The woman is silent.

“Because of you. You had to leave. You had to turn my life to shit.”

“But — ”

He jumps into the grave, wraps his hands around the woman’s neck. The sky is no longer dark, but starting to brighten. Soon the sun will rise. The woman’s soul cannot stay when the sun shows itself, or else it will be lost forever. So Jimmy must release it, send it back to the other world. He hates doing it, but the anger in him is so strong that when he squeezes the dead skin he doesn’t feel sorrow or revulsion but even more anger, even more rage. He blames the woman for everything — for every bully that’s picked on him, for every test he’s failed, for every girl that’s laughed at him behind his back. For every time the man brings him to this graveyard.
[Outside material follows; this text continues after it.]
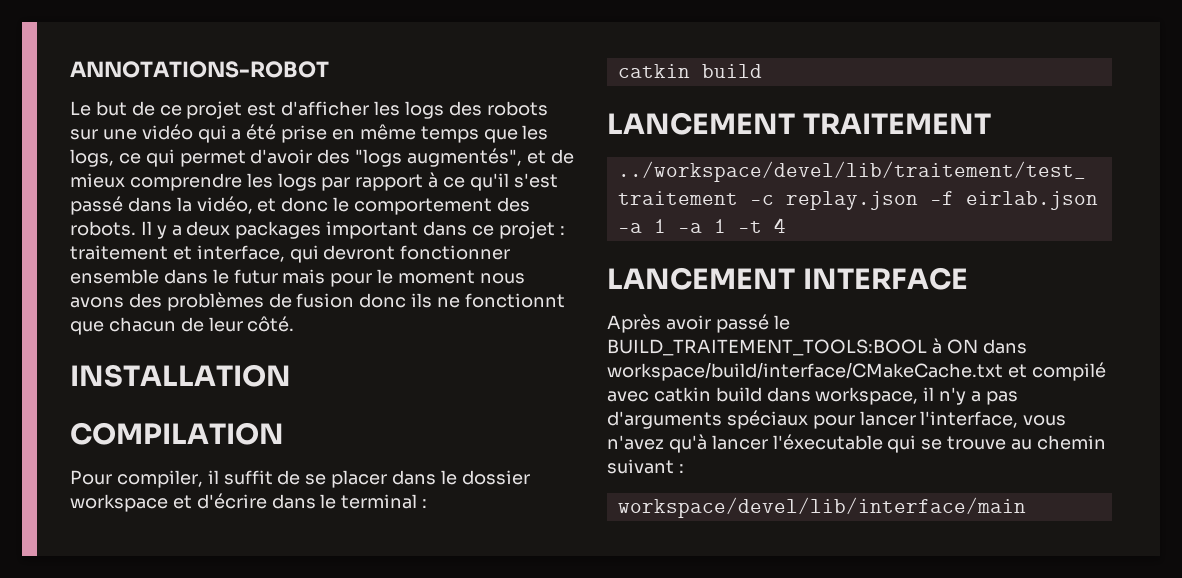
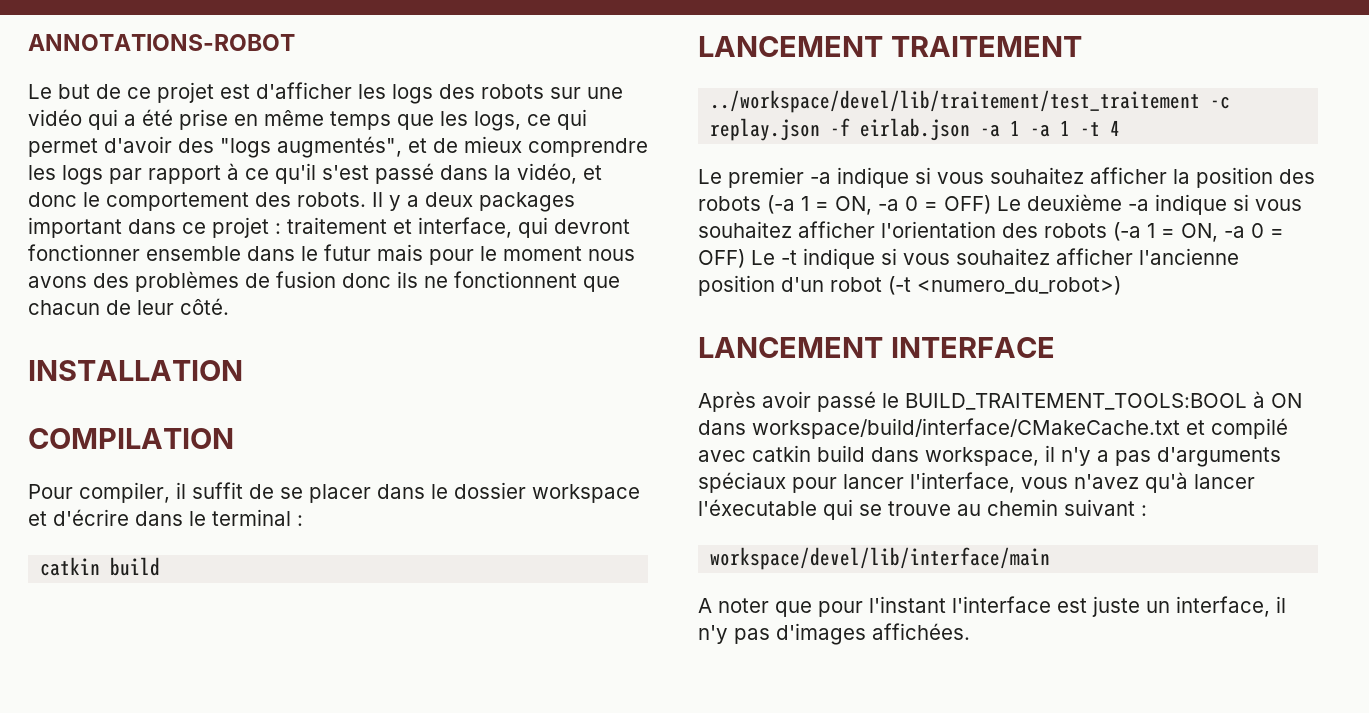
[464,293,565,308] fonctionnt -> [454,271,577,288] fonctionnent
(786, 225) none -> [698,167,1315,188] [698,194,1302,215] [698,221,1284,242] [698,248,1239,269] [698,275,1121,296] // Le premier -a indique si vous souhaitez afficher la position des robots (-a 1 = ON, -a 0 = OFF) Le deuxième -a indique si vous souhaitez afficher l'orientation des robots (-a 1 = ON, -a 0 = OFF) Le -t indique si vous souhaitez afficher l'ancienne position d'un robot (-t <numero_du_robot>)
(1026, 507) none -> [698,596,1286,617] [698,623,970,645] // A noter que pour l'instant l'interface est juste un interface, il n'y pas d'images affichées.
And next year it will be the same: they will come out here again, and Jimmy will feel happy, excited, glad to be here, because somehow he will make himself believe that what had happened the year before never took place. The woman will never remember either, she will never know, so she awakens, as if opening her eyes for the first time.

And someday Jimmy hopes the woman will forget about the man altogether. They will spend a more pleasant time talking, instead of him jumping into the grave and strangling a neck he’s touched one too many times. He will cry and cry and cry, and in the end he will climb out of the grave, dig it back in, then go home. He will feel miserable until he sees the man, sees how miserable the man is, and that will lift his spirits, make him feel better, that knowledge that he has done the one thing the man could not, the last thing in the world the man thinks possible. And it’s all because —

*

— he sat and waited. The moon touched the horizon. The wind rose, then fell, rose, then fell.
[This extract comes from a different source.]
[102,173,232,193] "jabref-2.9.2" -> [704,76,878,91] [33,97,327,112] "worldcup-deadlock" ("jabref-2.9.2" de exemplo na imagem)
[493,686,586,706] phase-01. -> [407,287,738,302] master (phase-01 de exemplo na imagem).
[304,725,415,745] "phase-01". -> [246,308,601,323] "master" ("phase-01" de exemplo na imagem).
In the grave, the woman opened her eyes. She stared straight up at the cloudless sky. She moved her eyes ... found his.

And staring into those blank eyes, Jimmy thought back to when he’d been six and she took him trick-or-treating. He told himself he had never gone, but it was a lie, just like everything else.

She’d been walking with him, holding his hand and his bag, and talking to him as they crossed the street. She hadn’t seen the car as it swerved around the corner. The teens inside hadn’t seen her either, they’d been too high, but that didn’t stop the car from smashing into her.

Only Jimmy had seen what was about to happen. He had seen it, and he had been scared and speechless, only listened her to words, until it was too late and he let go of her hand and jumped out of the way.

That was how she really died, this woman in the long black gown, how she had been taken from this world into the next. But Jimmy told himself it didn’t happen, that it was all a lie, until when he was out here by himself and she awoke, and for a moment, a single instant, he thought he saw it in her eyes, the knowledge of what really happened, how he hadn’t said a word. And deep down inside himself, in his soul, he became afraid.

“Hi, Mom,” he whispered.

She only stared back at him, those dark blank eyes showing little sign of life, and that phantom knowledge Jimmy had been so sure he’d seen was now gone. Then she opened her mouth. Nothing came out at first, but then, softly, she asked, “What’s wrong?”